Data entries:
..........

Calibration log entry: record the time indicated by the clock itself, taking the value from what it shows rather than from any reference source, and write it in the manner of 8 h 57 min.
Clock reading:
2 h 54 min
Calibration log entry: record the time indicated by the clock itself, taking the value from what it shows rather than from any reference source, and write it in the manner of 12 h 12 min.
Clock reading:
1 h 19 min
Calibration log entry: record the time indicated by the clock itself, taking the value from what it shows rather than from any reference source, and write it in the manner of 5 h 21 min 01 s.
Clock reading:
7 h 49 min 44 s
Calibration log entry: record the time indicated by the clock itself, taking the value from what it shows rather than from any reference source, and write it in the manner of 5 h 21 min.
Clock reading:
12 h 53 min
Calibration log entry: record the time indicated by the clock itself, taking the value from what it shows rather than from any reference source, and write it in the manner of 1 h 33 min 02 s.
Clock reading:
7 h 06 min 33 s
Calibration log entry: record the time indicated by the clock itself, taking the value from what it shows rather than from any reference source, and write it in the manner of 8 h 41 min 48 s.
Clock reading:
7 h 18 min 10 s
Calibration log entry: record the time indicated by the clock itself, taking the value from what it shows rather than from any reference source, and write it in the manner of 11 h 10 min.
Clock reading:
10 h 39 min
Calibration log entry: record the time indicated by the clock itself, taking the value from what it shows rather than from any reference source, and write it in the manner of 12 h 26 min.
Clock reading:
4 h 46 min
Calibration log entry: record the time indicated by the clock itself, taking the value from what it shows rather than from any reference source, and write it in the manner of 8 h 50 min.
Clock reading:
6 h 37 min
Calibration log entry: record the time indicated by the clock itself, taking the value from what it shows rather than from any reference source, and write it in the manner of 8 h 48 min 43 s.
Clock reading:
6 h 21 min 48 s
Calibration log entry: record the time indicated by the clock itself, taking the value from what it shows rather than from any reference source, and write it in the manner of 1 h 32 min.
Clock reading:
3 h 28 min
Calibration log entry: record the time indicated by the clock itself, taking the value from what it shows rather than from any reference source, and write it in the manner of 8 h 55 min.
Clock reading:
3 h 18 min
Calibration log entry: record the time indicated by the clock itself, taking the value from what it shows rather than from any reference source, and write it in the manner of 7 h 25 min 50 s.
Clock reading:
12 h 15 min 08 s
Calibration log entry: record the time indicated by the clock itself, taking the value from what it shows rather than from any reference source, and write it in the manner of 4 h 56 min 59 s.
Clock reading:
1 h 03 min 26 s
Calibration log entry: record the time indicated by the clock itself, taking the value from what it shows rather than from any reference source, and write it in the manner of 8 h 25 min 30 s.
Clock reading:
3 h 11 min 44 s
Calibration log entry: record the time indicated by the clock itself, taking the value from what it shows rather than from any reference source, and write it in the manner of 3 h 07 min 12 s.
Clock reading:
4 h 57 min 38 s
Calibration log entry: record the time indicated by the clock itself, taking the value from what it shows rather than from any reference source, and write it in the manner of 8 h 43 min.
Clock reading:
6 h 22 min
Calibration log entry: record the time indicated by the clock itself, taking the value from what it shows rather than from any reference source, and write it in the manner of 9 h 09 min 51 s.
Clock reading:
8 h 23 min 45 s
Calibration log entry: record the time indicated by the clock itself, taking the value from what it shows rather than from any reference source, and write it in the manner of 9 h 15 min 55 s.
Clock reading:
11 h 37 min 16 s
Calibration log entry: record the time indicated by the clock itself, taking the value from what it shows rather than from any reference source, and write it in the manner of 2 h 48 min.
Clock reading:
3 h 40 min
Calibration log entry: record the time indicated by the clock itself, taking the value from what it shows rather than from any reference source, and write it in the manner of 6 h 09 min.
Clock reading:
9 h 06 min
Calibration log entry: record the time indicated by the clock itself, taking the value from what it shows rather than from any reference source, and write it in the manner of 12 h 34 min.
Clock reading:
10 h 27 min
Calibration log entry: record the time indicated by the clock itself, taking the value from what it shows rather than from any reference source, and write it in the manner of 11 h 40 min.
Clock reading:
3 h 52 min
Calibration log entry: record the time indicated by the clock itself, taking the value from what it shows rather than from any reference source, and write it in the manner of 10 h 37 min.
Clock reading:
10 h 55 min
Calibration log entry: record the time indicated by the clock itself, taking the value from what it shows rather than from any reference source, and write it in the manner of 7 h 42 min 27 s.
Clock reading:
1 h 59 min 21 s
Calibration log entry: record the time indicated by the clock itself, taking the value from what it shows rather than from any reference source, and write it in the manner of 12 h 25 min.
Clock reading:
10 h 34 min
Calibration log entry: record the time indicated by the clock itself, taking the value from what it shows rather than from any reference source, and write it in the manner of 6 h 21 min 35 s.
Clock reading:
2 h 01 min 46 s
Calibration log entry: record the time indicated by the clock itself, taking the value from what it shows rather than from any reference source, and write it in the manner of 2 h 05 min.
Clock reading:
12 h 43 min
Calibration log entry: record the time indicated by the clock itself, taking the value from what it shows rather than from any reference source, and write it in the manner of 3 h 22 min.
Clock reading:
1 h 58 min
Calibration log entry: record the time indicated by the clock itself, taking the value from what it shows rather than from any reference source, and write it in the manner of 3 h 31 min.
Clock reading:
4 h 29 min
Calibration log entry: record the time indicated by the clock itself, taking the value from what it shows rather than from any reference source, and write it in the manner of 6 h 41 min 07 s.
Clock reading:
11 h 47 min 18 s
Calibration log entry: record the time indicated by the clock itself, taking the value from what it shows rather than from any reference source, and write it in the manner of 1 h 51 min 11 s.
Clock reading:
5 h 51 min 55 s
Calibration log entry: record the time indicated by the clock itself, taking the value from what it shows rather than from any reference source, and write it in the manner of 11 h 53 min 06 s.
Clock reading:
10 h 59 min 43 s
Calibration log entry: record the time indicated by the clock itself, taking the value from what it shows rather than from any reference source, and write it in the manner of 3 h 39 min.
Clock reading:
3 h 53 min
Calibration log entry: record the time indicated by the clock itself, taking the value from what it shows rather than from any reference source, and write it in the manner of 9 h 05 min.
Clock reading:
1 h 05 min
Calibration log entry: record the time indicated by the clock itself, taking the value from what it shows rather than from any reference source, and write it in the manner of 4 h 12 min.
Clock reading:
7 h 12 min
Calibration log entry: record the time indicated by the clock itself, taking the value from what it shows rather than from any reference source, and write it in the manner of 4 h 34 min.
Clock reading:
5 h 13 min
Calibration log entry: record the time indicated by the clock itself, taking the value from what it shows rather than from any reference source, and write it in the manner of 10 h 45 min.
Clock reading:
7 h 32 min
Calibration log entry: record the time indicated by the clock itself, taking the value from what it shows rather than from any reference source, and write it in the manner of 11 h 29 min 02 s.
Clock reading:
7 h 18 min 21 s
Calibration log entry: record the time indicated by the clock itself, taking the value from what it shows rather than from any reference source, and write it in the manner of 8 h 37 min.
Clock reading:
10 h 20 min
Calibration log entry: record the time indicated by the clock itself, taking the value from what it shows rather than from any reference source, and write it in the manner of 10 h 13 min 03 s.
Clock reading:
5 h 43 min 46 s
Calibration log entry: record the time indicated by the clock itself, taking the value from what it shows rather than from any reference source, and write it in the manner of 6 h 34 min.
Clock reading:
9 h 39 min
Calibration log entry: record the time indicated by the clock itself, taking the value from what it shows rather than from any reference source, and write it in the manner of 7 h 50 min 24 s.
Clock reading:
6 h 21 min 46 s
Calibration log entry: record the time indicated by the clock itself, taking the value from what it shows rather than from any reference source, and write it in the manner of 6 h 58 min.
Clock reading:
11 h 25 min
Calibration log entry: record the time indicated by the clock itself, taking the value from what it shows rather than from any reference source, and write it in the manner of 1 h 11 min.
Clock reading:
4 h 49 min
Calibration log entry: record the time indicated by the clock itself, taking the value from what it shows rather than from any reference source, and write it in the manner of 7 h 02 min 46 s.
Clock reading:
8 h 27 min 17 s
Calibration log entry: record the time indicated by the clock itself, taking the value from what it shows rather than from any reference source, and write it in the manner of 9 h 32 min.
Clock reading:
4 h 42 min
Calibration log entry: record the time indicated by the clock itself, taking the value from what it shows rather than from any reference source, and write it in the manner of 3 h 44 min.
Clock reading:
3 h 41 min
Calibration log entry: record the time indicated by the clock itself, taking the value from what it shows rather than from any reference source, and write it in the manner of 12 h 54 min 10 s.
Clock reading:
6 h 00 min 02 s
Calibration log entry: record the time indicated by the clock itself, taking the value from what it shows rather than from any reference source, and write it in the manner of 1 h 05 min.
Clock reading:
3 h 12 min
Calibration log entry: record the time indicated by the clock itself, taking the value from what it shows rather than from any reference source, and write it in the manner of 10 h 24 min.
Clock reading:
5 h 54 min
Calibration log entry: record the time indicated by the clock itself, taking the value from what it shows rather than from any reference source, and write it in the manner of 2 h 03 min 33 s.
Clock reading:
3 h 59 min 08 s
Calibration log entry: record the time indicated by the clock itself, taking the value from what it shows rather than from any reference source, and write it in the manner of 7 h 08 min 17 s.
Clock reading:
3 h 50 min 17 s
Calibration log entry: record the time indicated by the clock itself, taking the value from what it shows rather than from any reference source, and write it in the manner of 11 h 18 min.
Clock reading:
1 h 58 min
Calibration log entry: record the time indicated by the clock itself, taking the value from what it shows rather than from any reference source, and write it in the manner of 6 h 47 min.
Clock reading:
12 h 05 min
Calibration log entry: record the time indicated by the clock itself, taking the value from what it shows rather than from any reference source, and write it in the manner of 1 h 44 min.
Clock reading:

..........

Set exercise | Format the entries above as a JSON list of strings, one string per line and no blank lines, using only the lines from the line containing "25 min 30 s." through the line containing "10 h 27 min", both included.

Written response |
[
  "Calibration log entry: record the time indicated by the clock itself, taking the value from what it shows rather than from any reference source, and write it in the manner of 8 h 25 min 30 s.",
  "Clock reading:",
  "3 h 11 min 44 s",
  "Calibration log entry: record the time indicated by the clock itself, taking the value from what it shows rather than from any reference source, and write it in the manner of 3 h 07 min 12 s.",
  "Clock reading:",
  "4 h 57 min 38 s",
  "Calibration log entry: record the time indicated by the clock itself, taking the value from what it shows rather than from any reference source, and write it in the manner of 8 h 43 min.",
  "Clock reading:",
  "6 h 22 min",
  "Calibration log entry: record the time indicated by the clock itself, taking the value from what it shows rather than from any reference source, and write it in the manner of 9 h 09 min 51 s.",
  "Clock reading:",
  "8 h 23 min 45 s",
  "Calibration log entry: record the time indicated by the clock itself, taking the value from what it shows rather than from any reference source, and write it in the manner of 9 h 15 min 55 s.",
  "Clock reading:",
  "11 h 37 min 16 s",
  "Calibration log entry: record the time indicated by the clock itself, taking the value from what it shows rather than from any reference source, and write it in the manner of 2 h 48 min.",
  "Clock reading:",
  "3 h 40 min",
  "Calibration log entry: record the time indicated by the clock itself, taking the value from what it shows rather than from any reference source, and write it in the manner of 6 h 09 min.",
  "Clock reading:",
  "9 h 06 min",
  "Calibration log entry: record the time indicated by the clock itself, taking the value from what it shows rather than from any reference source, and write it in the manner of 12 h 34 min.",
  "Clock reading:",
  "10 h 27 min"
]